> [Action item]
Your answer must be the lines of the entries below, exactly as written, from the first line through the line containing "copies of this".
Start of Source data
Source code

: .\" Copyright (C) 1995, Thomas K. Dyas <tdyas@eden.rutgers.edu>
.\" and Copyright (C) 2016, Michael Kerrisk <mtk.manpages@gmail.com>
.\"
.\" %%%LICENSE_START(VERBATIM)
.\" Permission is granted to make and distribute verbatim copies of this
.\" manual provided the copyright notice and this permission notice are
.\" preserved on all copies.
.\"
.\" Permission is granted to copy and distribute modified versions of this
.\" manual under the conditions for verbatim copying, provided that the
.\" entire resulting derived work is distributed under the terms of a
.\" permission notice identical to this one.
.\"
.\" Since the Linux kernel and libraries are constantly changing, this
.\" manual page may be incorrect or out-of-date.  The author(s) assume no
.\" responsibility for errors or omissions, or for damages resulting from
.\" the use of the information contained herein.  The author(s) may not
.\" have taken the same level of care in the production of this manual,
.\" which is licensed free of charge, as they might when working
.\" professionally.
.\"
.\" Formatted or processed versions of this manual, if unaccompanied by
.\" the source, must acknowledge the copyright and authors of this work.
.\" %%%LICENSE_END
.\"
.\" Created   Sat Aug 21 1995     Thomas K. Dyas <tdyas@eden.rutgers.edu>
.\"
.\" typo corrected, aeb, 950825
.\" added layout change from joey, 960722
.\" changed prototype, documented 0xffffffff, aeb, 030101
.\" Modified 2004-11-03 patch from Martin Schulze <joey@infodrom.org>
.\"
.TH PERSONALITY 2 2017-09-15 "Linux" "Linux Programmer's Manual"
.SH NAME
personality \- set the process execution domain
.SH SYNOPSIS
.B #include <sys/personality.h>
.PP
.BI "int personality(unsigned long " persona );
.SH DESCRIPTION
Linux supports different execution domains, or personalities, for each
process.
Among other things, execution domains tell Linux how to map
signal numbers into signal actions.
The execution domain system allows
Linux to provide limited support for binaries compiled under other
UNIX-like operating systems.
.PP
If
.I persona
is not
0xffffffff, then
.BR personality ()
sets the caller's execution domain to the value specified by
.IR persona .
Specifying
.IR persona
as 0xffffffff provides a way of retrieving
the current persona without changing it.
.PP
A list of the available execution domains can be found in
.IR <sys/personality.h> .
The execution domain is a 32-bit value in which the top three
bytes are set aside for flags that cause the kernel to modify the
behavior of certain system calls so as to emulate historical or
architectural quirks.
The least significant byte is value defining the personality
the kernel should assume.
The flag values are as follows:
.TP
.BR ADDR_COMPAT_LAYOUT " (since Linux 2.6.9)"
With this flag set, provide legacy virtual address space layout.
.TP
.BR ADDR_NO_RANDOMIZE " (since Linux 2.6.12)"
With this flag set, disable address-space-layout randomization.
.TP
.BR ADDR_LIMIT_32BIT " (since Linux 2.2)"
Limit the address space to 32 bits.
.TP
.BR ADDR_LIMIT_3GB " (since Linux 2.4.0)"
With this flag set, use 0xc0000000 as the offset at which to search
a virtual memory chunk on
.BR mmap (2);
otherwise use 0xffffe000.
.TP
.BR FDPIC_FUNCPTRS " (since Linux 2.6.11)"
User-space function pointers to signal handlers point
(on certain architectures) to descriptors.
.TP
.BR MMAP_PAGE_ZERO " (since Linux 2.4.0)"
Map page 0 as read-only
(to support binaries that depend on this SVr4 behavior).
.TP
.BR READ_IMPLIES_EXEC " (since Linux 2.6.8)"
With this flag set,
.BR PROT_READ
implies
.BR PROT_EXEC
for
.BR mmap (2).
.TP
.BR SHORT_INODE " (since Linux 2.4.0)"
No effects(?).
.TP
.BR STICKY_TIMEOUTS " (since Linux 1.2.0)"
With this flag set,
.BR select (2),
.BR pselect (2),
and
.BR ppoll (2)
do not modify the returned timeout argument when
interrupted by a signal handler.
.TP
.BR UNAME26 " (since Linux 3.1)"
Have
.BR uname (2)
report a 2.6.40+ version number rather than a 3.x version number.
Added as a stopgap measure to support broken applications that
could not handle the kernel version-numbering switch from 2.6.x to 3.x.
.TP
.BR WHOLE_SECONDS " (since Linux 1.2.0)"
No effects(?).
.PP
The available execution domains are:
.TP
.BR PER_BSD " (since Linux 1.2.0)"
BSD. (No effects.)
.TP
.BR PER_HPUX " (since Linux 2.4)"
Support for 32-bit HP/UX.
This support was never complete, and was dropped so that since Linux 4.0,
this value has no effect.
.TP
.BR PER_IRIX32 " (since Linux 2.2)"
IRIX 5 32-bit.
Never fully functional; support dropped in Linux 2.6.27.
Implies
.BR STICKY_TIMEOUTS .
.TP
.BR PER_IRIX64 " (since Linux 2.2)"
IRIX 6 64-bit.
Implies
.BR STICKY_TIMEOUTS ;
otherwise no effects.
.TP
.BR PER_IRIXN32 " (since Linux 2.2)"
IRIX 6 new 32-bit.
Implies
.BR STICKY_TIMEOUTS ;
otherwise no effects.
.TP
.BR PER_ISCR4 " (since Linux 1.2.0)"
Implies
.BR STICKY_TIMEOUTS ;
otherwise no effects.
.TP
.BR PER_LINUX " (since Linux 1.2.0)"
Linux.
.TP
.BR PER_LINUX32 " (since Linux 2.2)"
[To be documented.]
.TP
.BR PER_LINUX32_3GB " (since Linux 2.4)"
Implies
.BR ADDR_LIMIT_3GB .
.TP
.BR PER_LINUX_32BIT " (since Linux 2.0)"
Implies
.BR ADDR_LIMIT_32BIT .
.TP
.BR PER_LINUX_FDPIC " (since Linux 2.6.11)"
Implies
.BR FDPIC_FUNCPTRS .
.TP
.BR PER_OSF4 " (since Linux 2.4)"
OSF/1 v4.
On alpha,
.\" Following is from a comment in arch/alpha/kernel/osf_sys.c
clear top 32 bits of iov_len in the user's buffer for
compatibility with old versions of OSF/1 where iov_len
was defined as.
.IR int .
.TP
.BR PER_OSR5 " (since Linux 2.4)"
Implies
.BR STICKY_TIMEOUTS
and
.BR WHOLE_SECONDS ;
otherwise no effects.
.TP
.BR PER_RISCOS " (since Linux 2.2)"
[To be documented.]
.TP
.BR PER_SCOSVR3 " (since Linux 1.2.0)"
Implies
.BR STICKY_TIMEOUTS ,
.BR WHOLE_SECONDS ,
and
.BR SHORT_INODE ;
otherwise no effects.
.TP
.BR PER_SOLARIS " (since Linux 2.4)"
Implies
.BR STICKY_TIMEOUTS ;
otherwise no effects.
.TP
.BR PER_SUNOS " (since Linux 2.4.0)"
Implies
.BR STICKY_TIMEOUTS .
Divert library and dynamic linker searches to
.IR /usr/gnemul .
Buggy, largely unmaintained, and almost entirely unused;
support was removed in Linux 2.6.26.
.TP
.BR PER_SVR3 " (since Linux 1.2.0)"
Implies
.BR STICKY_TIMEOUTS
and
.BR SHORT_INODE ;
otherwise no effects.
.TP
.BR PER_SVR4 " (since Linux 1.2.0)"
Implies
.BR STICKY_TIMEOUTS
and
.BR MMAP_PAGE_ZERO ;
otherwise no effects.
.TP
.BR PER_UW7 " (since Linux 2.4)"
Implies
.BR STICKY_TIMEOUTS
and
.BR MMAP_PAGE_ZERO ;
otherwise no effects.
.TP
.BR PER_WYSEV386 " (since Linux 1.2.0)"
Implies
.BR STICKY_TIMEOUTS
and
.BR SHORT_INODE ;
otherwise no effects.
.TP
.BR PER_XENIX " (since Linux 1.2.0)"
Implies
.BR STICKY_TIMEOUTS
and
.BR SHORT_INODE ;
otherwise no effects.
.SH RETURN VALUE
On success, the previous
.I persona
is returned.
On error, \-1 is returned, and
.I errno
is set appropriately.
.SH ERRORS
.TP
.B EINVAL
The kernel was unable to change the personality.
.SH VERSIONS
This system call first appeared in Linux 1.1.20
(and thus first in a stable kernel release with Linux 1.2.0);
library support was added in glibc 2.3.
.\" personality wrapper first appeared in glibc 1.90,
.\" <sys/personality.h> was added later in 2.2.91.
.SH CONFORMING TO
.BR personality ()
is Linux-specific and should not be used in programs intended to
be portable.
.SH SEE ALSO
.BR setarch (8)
End of Source data
> [Finished task]
Source code

: .\" Copyright (C) 1995, Thomas K. Dyas <tdyas@eden.rutgers.edu>
.\" and Copyright (C) 2016, Michael Kerrisk <mtk.manpages@gmail.com>
.\"
.\" %%%LICENSE_START(VERBATIM)
.\" Permission is granted to make and distribute verbatim copies of this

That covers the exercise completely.